→ **Supplied entries**
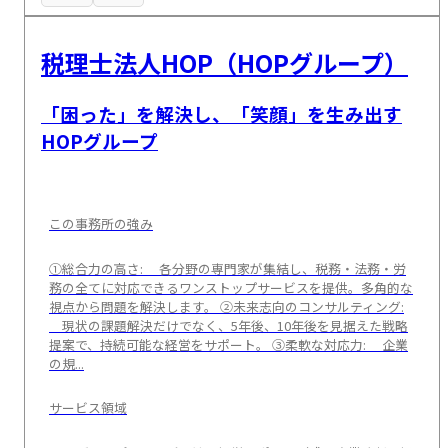
税理士法人HOP（HOPグループ）
「困った」を解決し、「笑顔」を生み出す
HOPグループ
この事務所の強み
①総合力の高さ: 各分野の専門家が集結し、税務・法務・労
務の全てに対応できるワンストップサービスを提供。多角的な
視点から問題を解決します。 ②未来志向のコンサルティング:
現状の課題解決だけでなく、5年後、10年後を見据えた戦略
提案で、持続可能な経営をサポート。 ③柔軟な対応力: 企業
の規...
サービス領域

→ **Task goal**
Copy exactly the lines that run from the one with "①総合力の高さ: 各分野の専門家が集結し、税務・法務・労" to the last line of the material, including both.

→ **Answer**
①総合力の高さ: 各分野の専門家が集結し、税務・法務・労
務の全てに対応できるワンストップサービスを提供。多角的な
視点から問題を解決します。 ②未来志向のコンサルティング:
現状の課題解決だけでなく、5年後、10年後を見据えた戦略
提案で、持続可能な経営をサポート。 ③柔軟な対応力: 企業
の規...
サービス領域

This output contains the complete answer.